» **Aim of the task**
Two lines in the listing below mark the span: one contains "board (or choose" and one contains "- [x] Evaluations". Reproduce both of them and everything between, exactly.

==================================================

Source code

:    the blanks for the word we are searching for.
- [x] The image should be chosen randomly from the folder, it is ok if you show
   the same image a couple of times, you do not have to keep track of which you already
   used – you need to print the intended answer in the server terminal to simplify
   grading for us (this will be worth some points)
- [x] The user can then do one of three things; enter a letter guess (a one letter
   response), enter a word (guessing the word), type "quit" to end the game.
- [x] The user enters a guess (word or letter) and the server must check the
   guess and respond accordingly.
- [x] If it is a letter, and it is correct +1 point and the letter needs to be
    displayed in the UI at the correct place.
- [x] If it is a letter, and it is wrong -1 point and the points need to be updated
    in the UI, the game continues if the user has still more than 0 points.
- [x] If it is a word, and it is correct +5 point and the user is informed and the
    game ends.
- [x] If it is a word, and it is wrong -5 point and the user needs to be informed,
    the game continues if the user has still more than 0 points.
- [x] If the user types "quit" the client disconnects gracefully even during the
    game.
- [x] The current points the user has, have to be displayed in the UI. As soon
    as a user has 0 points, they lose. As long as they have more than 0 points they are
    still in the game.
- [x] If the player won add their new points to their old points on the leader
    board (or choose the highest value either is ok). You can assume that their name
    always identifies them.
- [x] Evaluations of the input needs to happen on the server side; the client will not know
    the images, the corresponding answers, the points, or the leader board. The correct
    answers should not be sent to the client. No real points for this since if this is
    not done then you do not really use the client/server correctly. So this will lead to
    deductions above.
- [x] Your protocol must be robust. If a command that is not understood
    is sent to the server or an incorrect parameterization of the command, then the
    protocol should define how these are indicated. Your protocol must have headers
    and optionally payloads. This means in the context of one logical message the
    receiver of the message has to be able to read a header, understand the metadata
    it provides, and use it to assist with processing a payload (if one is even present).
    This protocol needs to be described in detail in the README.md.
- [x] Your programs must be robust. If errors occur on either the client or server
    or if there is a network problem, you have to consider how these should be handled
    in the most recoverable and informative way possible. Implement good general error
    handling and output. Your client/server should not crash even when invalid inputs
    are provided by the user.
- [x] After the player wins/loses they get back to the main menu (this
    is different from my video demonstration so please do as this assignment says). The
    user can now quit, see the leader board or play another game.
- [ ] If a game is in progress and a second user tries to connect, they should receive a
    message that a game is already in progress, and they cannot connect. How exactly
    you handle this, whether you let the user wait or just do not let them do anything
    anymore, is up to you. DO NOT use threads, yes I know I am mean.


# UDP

==================================================

» **Reply to the task**
    board (or choose the highest value either is ok). You can assume that their name
    always identifies them.
- [x] Evaluations of the input needs to happen on the server side; the client will not know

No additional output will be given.